Taken out of context, that sentence could be taken to encapsulate a lot of what is wrong with the society we live in: that in all kinds of respects delaying gratification has become a surreal impossibility: I want it all, perfectly, now. But the monumental importance of context is one of the two main points I think my Rich Teas illustrate. The habit of eating two sweet biscuits as a preamble to breakfast every day would not, for most people at most times in their life, be what we’d call a healthy habit. But for me then, it was the absolutely most healthy way for me to start my day. It was a small daily act of self-nourishment, and a social ritual too: something to share with my partner, and with my father and his partner on that Swiss summer holiday in the camper-van.

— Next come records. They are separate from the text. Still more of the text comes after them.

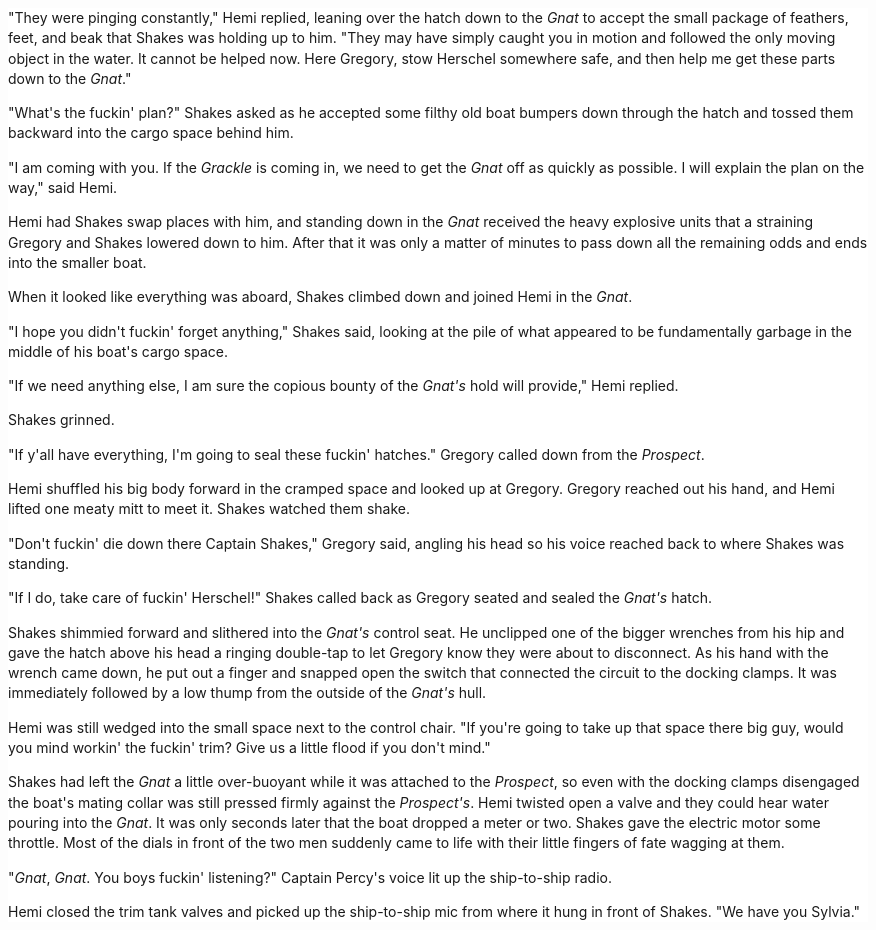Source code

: "They were pinging constantly," Hemi replied, leaning over the hatch down to the _Gnat_ to accept the small package of feathers, feet, and beak that Shakes was holding up to him. "They may have simply caught you in motion and followed the only moving object in the water. It cannot be helped now. Here Gregory, stow Herschel somewhere safe, and then help me get these parts down to the _Gnat_."

"What's the fuckin' plan?" Shakes asked as he accepted some filthy old boat bumpers down through the hatch and tossed them backward into the cargo space behind him.

"I am coming with you. If the _Grackle_ is coming in, we need to get the _Gnat_ off as quickly as possible. I will explain the plan on the way," said Hemi.

Hemi had Shakes swap places with him, and standing down in the _Gnat_ received the heavy explosive units that a straining Gregory and Shakes lowered down to him. After that it was only a matter of minutes to pass down all the remaining odds and ends into the smaller boat.

When it looked like everything was aboard, Shakes climbed down and joined Hemi in the _Gnat_.

"I hope you didn't fuckin' forget anything," Shakes said, looking at the pile of what appeared to be fundamentally garbage in the middle of his boat's cargo space.

"If we need anything else, I am sure the copious bounty of the _Gnat's_ hold will provide," Hemi replied.

Shakes grinned. 

"If y'all have everything, I'm going to seal these fuckin' hatches." Gregory called down from the _Prospect_.

Hemi shuffled his big body forward in the cramped space and looked up at Gregory. Gregory reached out his hand, and Hemi lifted one meaty mitt to meet it. Shakes watched them shake.

"Don't fuckin' die down there Captain Shakes," Gregory said, angling his head so his voice reached back to where Shakes was standing.

"If I do, take care of fuckin' Herschel!" Shakes called back as Gregory seated and sealed the _Gnat's_ hatch.

Shakes shimmied forward and slithered into the _Gnat's_ control seat. He unclipped one of the bigger wrenches from his hip and gave the hatch above his head a ringing double-tap to let Gregory know they were about to disconnect. As his hand with the wrench came down, he put out a finger and snapped open the switch that connected the circuit to the docking clamps. It was immediately followed by a low thump from the outside of the _Gnat's_ hull.

Hemi was still wedged into the small space next to the control chair. "If you're going to take up that space there big guy, would you mind workin' the fuckin' trim? Give us a little flood if you don't mind."

Shakes had left the _Gnat_ a little over-buoyant while it was attached to the _Prospect_, so even with the docking clamps disengaged the boat's mating collar was still pressed firmly against the _Prospect's_. Hemi twisted open a valve and they could hear water pouring into the _Gnat_. It was only seconds later that the boat dropped a meter or two. Shakes gave the electric motor some throttle. Most of the dials in front of the two men suddenly came to life with their little fingers of fate wagging at them.

"_Gnat_, _Gnat_. You boys fuckin' listening?" Captain Percy's voice lit up the ship-to-ship radio.

Hemi closed the trim tank valves and picked up the ship-to-ship mic from where it hung in front of Shakes. "We have you Sylvia."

Realizing that there is no single definition of healthiness, or even healthy eating, is one of the many challenges of early recovery from an eating disorder. There are many strident calls for us to subscribe to rigid notions of good health in what we eat, whether it’s through ‘eating clean’ or some more coherent philosophy. But much of the intensive first phase of recovery from a restrictive eating disorder depends on repeating to oneself, in multiple contexts, the protective mantra: this does not apply to me. Everyone else’s ‘healthy’ is not mine right now. Then, of course, one has to create one’s own alternative version of healthiness, and mine involved those funny little biscuits, every morning until I stopped needing them.
This also has implications for the time course of recovery. A reader recently mentioned in a message to me that she was trying to develop a relationship with food that would stand her in good stead for decades to come. In one sense this is an obviously admirable ambition, but in another it was not, I thought, quite the right time for it: she was in the very early stages of acknowledging her illness and starting to do something about it. What I thought she needed most was not to develop a new way of living that would be her template for the extended future, but in an intensive way to heal the damage that had been done.
It’s terribly easy to let ourselves be cowed by the dictates of media-filtered dietary advice fueled by hysteria about obesity into rejecting the very things that will, in these phases, help make us healthy more effectively than anything else, even though they might not be the basis of healthy eating in the longer term. Maybe, when I mentioned morning tea in that post about character, I didn’t mention the biscuit thing because I thought it sounded slightly weird, slightly overkill. I remember my father being a mixture of pleased and bemused when I first offered him the packet – but from then on it was a communal thing that in one more small way helped my recovery be a shared endeavor. It was necessary in that period of my life to actively repair damage, physical and psychological, so that later - now - I can not do those things any more. They helped create the good health that now I need only to maintain.
So whatever are the little rituals that for you might make the difference between doing recovery by numbers and committing to it wholeheartedly, don’t be afraid of them. Even if other people may think you're being a bit strange, or express concern that maybe you're going 'too far in the other direction', trust in yourself to know what you need.
The time will come when biscuits before breakfast, or whatever forms your own recovery-specific version of health eating takes, are no longer something you want or need. But while they are, give them to yourself. Your return to good health depends on not expecting to be normally healthy instantly, but instead letting yourself act in the ways that are right for you, right now.